„SuperExpress” sugerował w mijającym tygodniu, że Elżbieta Rafalska rozważa wprowadzenie dodatku dla seniorów i że jest to kwestia czasu. Ministerstwo zaprzecza. Tej obietnicy nie zrealizuje w najbliższym czasie.
4 stycznia „SE” opublikował tekst pt. „Elżbieta Rafalska zapowiada: Będę walczyć o 500 plus dla seniorów!”. Minister Pracy miała powiedzieć w rozmowie z dziennikarzami: „Będę się jednak starać o ten dodatek i jeszcze w tej kwestii nic straconego. Więcej w tej sprawie będzie można powiedzieć w kwietniu, w okolicach Świąt Wielkanocnych”. Dziennikarze wciągnęli do rozmowy szefową Związku Emerytów i Rencistów, traktując zapowiedzi Rafalskiej jako zobowiązujące.
Ale ministerstwo szybko zdementowało dobrą nowinę.
„W MRPiPS nie toczą się w tej chwili żadne prace nad takim świadczeniem. Nie zostało ono też uwzględnione w budżecie na rok 2018, o czym wielokrotnie mówiła minister rodziny” – napisano na stronie internetowej.

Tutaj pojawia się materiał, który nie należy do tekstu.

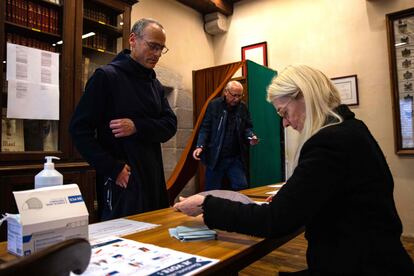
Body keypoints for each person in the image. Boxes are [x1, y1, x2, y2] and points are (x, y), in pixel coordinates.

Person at [175, 65, 414, 275]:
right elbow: (325, 187)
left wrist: (207, 204)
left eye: (283, 111)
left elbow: (274, 221)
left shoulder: (328, 142)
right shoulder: (352, 129)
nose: (285, 123)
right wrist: (292, 193)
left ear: (303, 96)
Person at [69, 18, 177, 220]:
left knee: (155, 239)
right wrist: (112, 168)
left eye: (161, 49)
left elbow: (170, 126)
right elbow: (78, 130)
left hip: (153, 178)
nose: (157, 54)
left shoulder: (155, 85)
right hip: (122, 180)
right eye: (153, 46)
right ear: (133, 40)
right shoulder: (106, 77)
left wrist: (138, 126)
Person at [192, 80, 259, 191]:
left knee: (242, 186)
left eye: (240, 96)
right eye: (234, 95)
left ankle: (237, 208)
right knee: (212, 190)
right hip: (216, 156)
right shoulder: (214, 105)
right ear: (226, 92)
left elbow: (247, 126)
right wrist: (200, 146)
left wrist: (250, 136)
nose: (237, 99)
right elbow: (205, 128)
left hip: (235, 157)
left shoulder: (243, 107)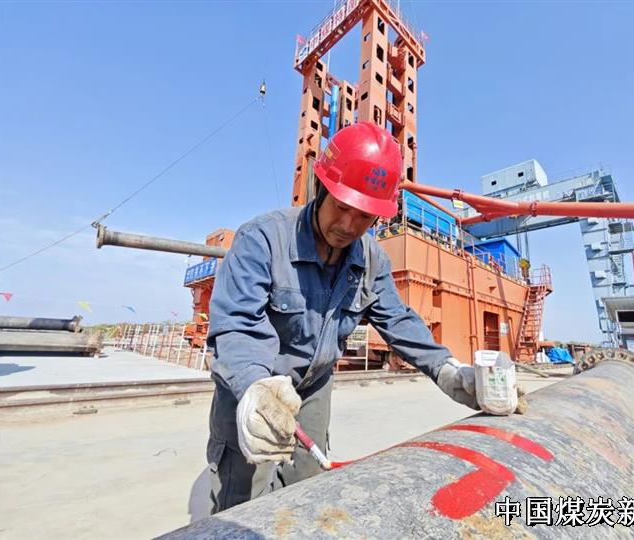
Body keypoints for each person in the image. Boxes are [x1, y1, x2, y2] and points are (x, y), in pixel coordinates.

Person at [206, 122, 491, 514]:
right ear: (320, 187)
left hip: (313, 386)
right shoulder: (263, 240)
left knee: (307, 482)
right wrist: (254, 386)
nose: (348, 227)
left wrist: (447, 369)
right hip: (256, 383)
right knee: (240, 495)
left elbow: (398, 319)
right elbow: (238, 323)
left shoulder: (372, 260)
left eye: (364, 217)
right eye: (341, 208)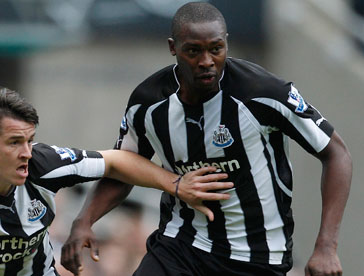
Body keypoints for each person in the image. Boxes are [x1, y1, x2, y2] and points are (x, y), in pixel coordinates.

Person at [60, 2, 352, 276]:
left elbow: (336, 153)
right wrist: (84, 220)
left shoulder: (264, 93)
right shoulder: (148, 103)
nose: (206, 61)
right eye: (193, 51)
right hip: (181, 245)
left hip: (257, 256)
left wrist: (326, 246)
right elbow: (124, 167)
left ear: (225, 42)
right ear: (173, 48)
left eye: (216, 49)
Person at [0, 85, 233, 276]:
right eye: (14, 143)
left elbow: (114, 161)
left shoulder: (43, 164)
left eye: (30, 140)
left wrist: (175, 184)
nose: (27, 153)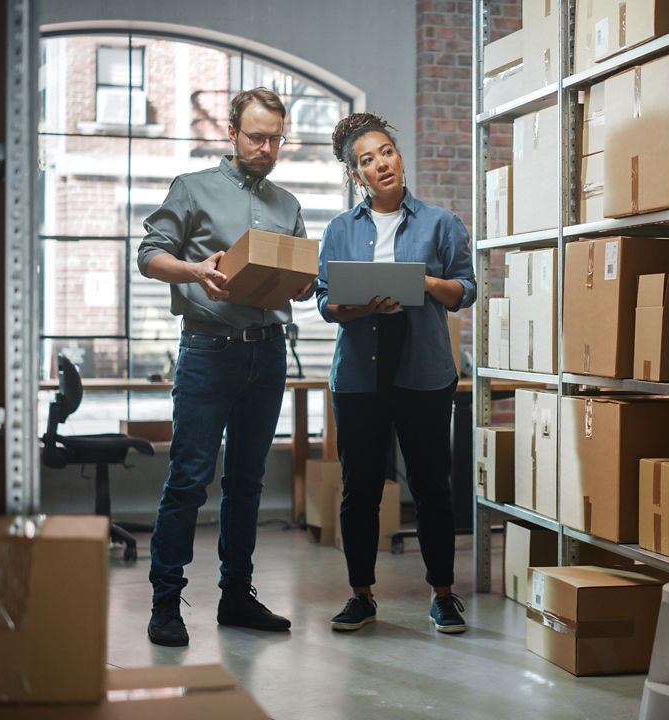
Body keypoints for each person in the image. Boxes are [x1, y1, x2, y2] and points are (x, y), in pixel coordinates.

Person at [137, 87, 312, 647]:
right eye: (256, 137)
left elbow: (304, 278)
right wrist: (195, 271)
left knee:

PSL wystąpiło na jesieni z propozycją, aby jednorazowy dodatek dla seniorów wypłacono już na święta Bożego Narodzenia. Projekt jednak szybko trafił do kosza – już po pierwszym czytaniu.
Koszty obniżenia wieku emerytalnego w listopadzie okazały się mniejsze niż przypuszczano. „A to właśnie od skutków tej reformy szefowa resortu pracy Elżbieta Rafalska uzależniała wprowadzenie dodatku 500 plus dla seniorów. – Jest jeszcze za wcześnie na decyzję co do 500 plus. Decyzja będzie najpewniej na wiosnę, czyli po pół roku obowiązywania przywróconego wieku emerytalnego. Musimy policzyć dokładnie rzeczywisty koszt wypłat świadczeń dla kobiet i mężczyzn, którzy przejdą na emeryturę i wtedy będziemy rozważali pomysł z 500 plus dla seniorów” – pisał 7.11
„SuperExpress”. Szefowa resortu zwodziła więc dziennikarzy bardzo długo sugestiami, że pieniądze na świadczenie się znajdą.